**À faire**. Dites si chacune des affirmations (a), (b) et (c) s'accorde avec l'extrait, en répondant par oui ou non et en citant les mots de l'extrait qui tranchent. (a) Frédérique Leichter-Flack voit en Antigone une femme courageuse qui s'oppose à la tyrannie de Créon. (b) La lecture de l'ouvrage est jugée stimulante. (c) Le détour par la fiction est présenté comme un raccourci.

A noter, enfin, que les analyses de l’auteur ne sont pas sans parti-pris ; cela peut être matière à discussion, et tant mieux, puisqu’il s’agit bien de nourrir le débat ! Le cas d’Antigone est emblématique de ce point de vue : loin des lectures classiques qui font de l’héroïne de Sophocle une femme courageuse s’opposant à la tyrannie de Créon, Frédérique Leichter-Flack se demande jusqu’à quel point Antigone ne bascule pas dans une certaine forme de nihilisme. Faut-il mourir pour ses idées ? Et lorsqu’on y est prêt, peut-on le faire en exaltant et en s’envirant de son propre sacrifice ?

           

En conclusion, la lecture de l’ouvrage deFrédérique Leichter-Flack s’avère stimulante. Il faut voir dans l’expérience fictionnelle une formidable occasion d’enrichir notre propre expérience, et un moyen particulièrement opérant pour aller rapidement à l’essentiel : « Le détour par la fiction est, en réalité, un formidable raccourci » (p.211). Les fictions analysées dans l’ouvrage sont autant de pistes à explorer dans nos cours pour ébranler les certitudes trop vite acquises et ainsi susciter un doute et une perplexité salvateurs.

[Entrées de données enregistrées]

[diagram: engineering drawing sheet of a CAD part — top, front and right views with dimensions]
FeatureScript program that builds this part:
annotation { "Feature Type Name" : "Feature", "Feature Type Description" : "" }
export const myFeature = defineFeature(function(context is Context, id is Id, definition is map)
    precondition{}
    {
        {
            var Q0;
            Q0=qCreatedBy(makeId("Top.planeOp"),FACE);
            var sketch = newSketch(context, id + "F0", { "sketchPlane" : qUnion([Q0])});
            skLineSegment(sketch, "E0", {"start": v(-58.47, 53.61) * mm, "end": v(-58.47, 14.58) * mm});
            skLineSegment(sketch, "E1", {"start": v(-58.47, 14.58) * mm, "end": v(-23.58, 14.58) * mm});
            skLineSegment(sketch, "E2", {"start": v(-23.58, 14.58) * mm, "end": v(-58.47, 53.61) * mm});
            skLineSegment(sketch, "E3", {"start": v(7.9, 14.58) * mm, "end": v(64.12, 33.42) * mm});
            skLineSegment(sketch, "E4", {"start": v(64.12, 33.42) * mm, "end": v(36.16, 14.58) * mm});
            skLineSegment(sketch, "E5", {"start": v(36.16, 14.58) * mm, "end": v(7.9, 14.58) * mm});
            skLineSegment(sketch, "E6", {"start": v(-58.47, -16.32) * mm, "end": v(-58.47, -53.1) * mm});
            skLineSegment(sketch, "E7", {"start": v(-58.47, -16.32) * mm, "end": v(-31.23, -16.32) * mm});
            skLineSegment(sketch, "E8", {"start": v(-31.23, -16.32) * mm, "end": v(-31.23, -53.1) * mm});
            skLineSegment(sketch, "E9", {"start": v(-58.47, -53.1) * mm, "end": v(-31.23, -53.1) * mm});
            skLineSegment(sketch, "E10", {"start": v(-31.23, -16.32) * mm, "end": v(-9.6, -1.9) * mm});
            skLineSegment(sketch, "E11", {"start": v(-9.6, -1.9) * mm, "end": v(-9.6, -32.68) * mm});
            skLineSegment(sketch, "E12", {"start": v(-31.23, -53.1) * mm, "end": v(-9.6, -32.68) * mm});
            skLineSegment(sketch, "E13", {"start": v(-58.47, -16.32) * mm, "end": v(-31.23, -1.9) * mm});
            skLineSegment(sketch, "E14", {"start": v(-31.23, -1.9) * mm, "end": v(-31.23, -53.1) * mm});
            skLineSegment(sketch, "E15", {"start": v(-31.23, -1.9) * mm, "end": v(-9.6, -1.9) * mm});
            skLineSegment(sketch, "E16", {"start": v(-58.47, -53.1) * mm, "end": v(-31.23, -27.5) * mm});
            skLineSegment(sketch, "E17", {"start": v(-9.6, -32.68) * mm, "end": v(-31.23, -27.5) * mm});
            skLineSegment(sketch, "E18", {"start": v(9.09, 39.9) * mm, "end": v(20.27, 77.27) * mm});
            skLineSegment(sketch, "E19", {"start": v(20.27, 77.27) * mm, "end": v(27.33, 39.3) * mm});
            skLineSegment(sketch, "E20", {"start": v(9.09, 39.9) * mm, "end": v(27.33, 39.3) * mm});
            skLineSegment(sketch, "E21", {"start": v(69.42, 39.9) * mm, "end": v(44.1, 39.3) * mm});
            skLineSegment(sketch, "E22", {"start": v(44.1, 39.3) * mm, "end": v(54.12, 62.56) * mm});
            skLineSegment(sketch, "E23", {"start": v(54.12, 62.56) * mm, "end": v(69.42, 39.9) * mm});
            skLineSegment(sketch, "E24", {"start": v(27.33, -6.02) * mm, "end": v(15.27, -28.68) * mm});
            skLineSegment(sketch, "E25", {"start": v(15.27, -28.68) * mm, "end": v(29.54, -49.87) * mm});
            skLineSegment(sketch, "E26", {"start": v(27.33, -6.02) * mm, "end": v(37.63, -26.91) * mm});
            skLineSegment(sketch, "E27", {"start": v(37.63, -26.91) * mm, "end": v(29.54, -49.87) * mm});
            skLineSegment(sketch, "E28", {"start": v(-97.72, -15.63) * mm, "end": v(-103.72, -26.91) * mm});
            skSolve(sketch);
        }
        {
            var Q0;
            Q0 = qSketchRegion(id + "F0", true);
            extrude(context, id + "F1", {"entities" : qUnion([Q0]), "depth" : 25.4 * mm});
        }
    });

**Résultat de l'exercice**.
(a) Non : « Frédérique Leichter-Flack se demande jusqu’à quel point Antigone ne bascule pas dans une certaine forme de nihilisme ».
(b) Oui : « s’avère stimulante ».
(c) Oui : « Le détour par la fiction est, en réalité, un formidable raccourci ».